Сегодня открывается 40-й Московский международный кинофестиваль. Он возник во времена оттепели, став волшебной брешью в железном занавесе. Благодаря ММКФ советские зрители постигали мир зарубежного кино, а иностранные гости открывали для себя Россию и другие союзные республики.
Второй раз в истории фестиваль оказался «в топе» во времена перестройки, когда иностранцы открывали нашу страну заново и были отброшены последние цензурные табу. Милош Форман, Марчелло Мастроянни, Ванесса Редгрейв и Федерико Феллини толпились в Доме кино, а для Настасьи Кински, пришедшей на очередную перестроечную дискуссию, с трудом отыскали стул. В этом году Кински опять едет к нам как член жюри ММКФ. Вряд ли повторится звездный ажиотаж давних лет, однако в новейшей атмосфере политического кризиса культурные контакты опять повышаются в цене.

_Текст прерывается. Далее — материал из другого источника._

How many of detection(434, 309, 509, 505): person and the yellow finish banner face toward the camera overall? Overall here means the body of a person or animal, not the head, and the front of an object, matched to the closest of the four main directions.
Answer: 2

Вот почему, например, с энтузиазмом было встречено появление новой международной премии «Восток—Запад. Золотая арка», которая присуждается лучшим фильмам Восточной Европы и Западной Азии. Организованный премией круглый стол собрал крупнейших кинокритиков и экспертов со всего мира — от Швеции до Австралии, от Бразилии до Франции. Представители всех этих стран, включая нынешних заклятых друзей России — Великобританию и США, охотно приехали в Москву, считая это «хорошей пропагандой», противостоящей политической паранойе.
На круглом столе прозвучало несколько интегрирующих идей. Эксперты подтвердили существование большого культурного пространства от Сербии и Эстонии до Турции и Казахстана, которое в силу исторических, географических и политических причин питается через общую корневую систему. История здесь столь интенсивна, человеческая жизнь настолько менее ценна, что частная сфера превращается в некое мистическое пространство, а герои предпринимают личный крестовый поход за справедливость (что в западно-европейском кино можно встретить только у религиозных режиссеров вроде Робера Брессона).

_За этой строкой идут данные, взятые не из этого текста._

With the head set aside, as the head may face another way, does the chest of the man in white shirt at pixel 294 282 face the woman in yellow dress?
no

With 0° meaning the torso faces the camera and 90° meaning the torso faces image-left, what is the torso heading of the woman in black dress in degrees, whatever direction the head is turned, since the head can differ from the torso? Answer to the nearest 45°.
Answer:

Об этом говорил в свое время Анджей Вайда: если швед Бергман всю жизнь снимал кино про мужчину и женщину, то он, Вайда, рассказывал об отношениях девушки и солдата. На этой почве возникло польское кино «морального беспокойства». Сегодня эту эстафету продолжает завоевавшая мировой престиж школа румынского кино (его достижения и проблемы проанализировала профессор из Канады Кристина Стоянова), а в России — Андрей Звягинцев. Участница круглого стола Катриона Келли проницательно назвала этого режиссера наследником традиций не столько Тарковского, но Глеба Панфилова и «ленинградской школы» 1960–1980-х. К слову, Звягинцев только что приглашен в жюри Каннского фестиваля, и это признание: Россия в этом жюри не была представлена с 1995 года.

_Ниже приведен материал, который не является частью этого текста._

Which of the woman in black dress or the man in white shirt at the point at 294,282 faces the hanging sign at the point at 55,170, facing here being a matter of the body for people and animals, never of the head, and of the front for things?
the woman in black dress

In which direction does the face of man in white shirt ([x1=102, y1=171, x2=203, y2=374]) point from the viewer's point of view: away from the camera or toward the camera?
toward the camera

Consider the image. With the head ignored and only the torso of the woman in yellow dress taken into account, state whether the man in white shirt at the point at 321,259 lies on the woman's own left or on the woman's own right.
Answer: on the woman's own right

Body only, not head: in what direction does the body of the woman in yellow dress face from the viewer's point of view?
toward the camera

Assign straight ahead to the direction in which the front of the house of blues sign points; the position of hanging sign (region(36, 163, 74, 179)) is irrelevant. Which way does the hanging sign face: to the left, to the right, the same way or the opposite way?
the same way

По сути, мы видим повторение на новом витке ситуации оттепели, когда кинематографические «новые волны» двигались с северо-востока на юго-запад, от СССР до Югославии через Польшу, Чехословакию и Венгрию. Сегодня процесс докатился до Румынии и Болгарии. Как уживаются идентичность национального «бренда» и универсальные смыслы? Какую роль в развитии этих киноиндустрий играет откат от канонов социалистического прошлого? Способствуют ли продвижению региональных фильмов на мировой рынок копродукции и патернализм панъевропейских структур? Дискуссия затронула эти и другие непростые вопросы.
Повышенное внимание досталось российскому кино, которое на самом деле представляет собой конгломерат разных этнических традиций. Одна из них сегодня активизировалась в виде якутского кинобума, другая — в работах кабардино-балкарской школы под эгидой Александра Сокурова. Одним из фаворитов «Золотой арки» стала «Теснота» Кантемира Балагова, само название которой символично: на огромной российской территории бывает тесно от сильных эмоций, столкновения разных правд.
Ярким выразителем этого драматизма был Алексей Балабанов, которого участники обсуждения назвали русским Фассбиндером. И обратили внимание на такую особенность: в структуре его фильмов, таких как «Брат», «Груз-200», «Кочегар», важнейшую роль играет российская поп-музыка. А эта материя чрезвычайно трудно конвертируется: вот одна из причин того, что талантливейший Балабанов так и остался недооценен в международном масштабе. Остается надеяться, резюмировали участники, что новый фильм Кирилла Серебренникова «Лето», отобранный в каннский конкурс, расширит представление о русской музыкальной поп-культуре и поставит ее в правильный исторический контекст. Который важен и для мирового продвижения российского кино тоже.